By better understanding these at-risk cells, the researchers said further insight could be gleaned into how recurrences arise.

"We hope that our findings will help lead to more precise and directed screening in the future, sparing women unneeded procedures as we currently screen almost all women between the ages of 40 to 70, sometimes very aggressively," senior author Priscilla Furth, professor of oncology and medicine at Georgetown Lombardi, said in a statement.

She and her colleagues collected high-risk noncancerous samples from 25 women with different types of breast cancer who underwent mastectomies. From these samples, the researchers generated conditionally reprogrammed cell cultures, which enabled them to grow and study normal breast epithelial cells. Normal epithelial cells, they noted, can otherwise be difficult to study as they are slow growing cells and their cultures often become contaminated with other cell types, especially fibroblasts.

Overall, they found that viability and formation of mammospheres varied across samples but were stable across the three mammary-specific media they used.

The researchers meanwhile conducted RNA-sequencing analysis of the initial high-risk noncancerous samples as well as of matched invasive tumor samples from eight individuals. They noted links between some samples' behavior in culture and their gene expression. For instance, many of the high-viability cells also had higher expression of many target genes of E2F transcription factors, which are linked to cell proliferation.

The researchers further focused their analysis on samples from women who underwent chemotherapy prior to surgery. Treatment, they found, altered the transcriptomes of the high-risk noncancerous cells to resemble more closely those of mammary stem cells. Genes including LIFR and THY1 were upregulated, while genes like CD24 were downregulated.

This shift to stem-cell like state could be an indicator of either a post-treatment healing response or of future cancer stem cell development, the researchers noted.

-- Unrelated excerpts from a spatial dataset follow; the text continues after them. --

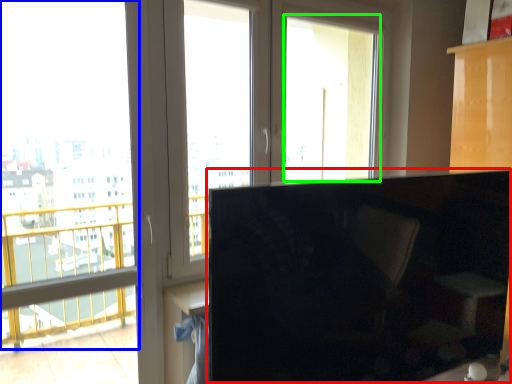
Question: Which object is positioned farthest from computer monitor (highlighted by a red box)? Select from window screen (highlighted by a blue box) and window screen (highlighted by a green box).

Choices:
 (A) window screen
 (B) window screen

Answer: (B)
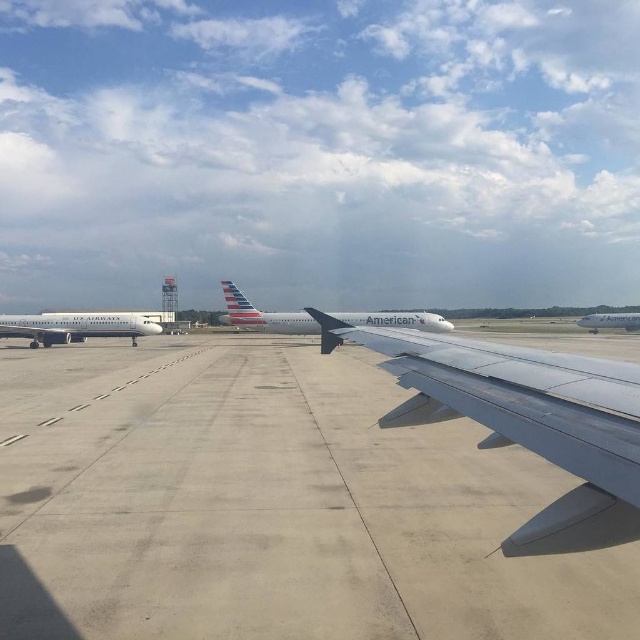
You are a pilot preparing for takeoff and need to check the distance between the gray concrete tarmac at center and the white glossy airplane at center. Is the tarmac above or below the airplane?

The gray concrete tarmac at center is below the white glossy airplane at center.

You are a passenger on the airplane at center. You look out the window and see the gray concrete tarmac at center and the white glossy airplane at center. Which object is closer to the left side of your view?

The gray concrete tarmac at center is to the left of the white glossy airplane at center, so the gray concrete tarmac at center is closer to the left side of your view.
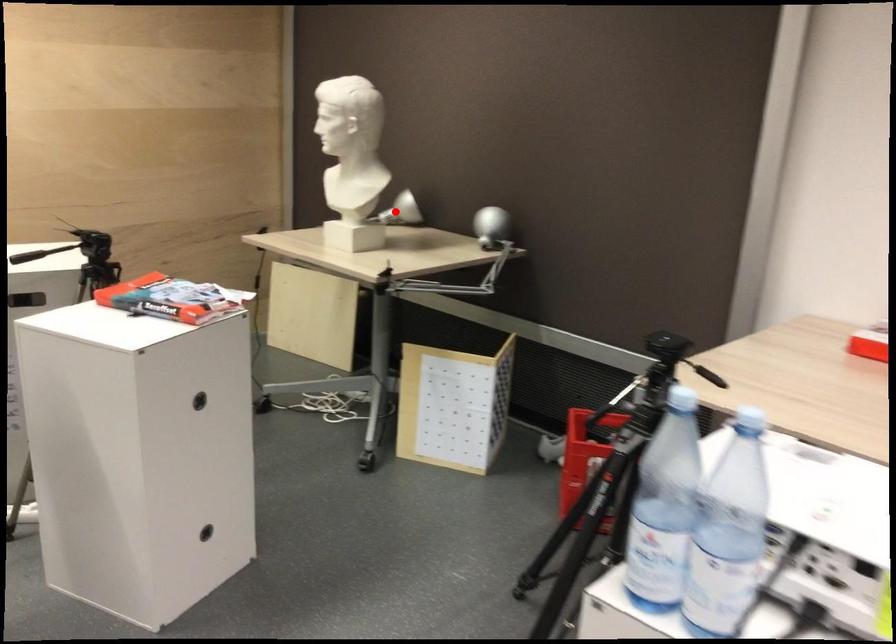
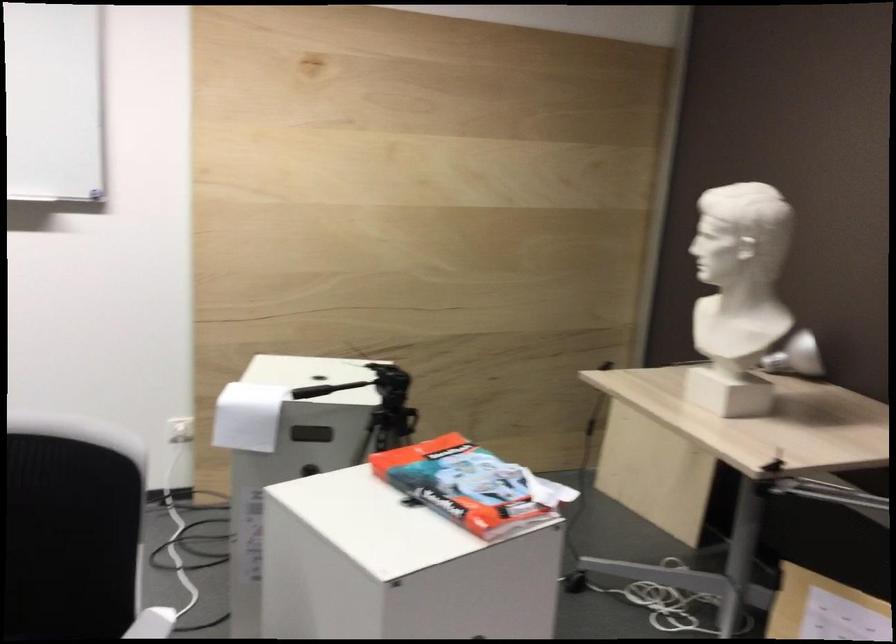
Locate, in the second image, the point that corresponds to the highlighted location in the first image.

(795, 357)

Furth and colleagues additionally found that some high-risk noncancerous samples and tumor samples expressed genes typically linked to pregnancy. Some samples, for instance, had increased expression of BIRC5 and STAT5A, which have previously also been tied to breast cancer. They further noted that the expression patterns of the pregnancy-related genes differed in their samples versus patterns observed during the luteal phase of menstruation. Future studies, they added, should consider menstrual cycle phase at time of sample collection.

These different behavioral and transcriptomic profiles could indicate different risk profiles for these cells and patients, the researchers added. The findings, they noted, could "provide a baseline for further development of possible prognostic platforms for breast cancer risk," though they noted that such "platforms would be challenging to build."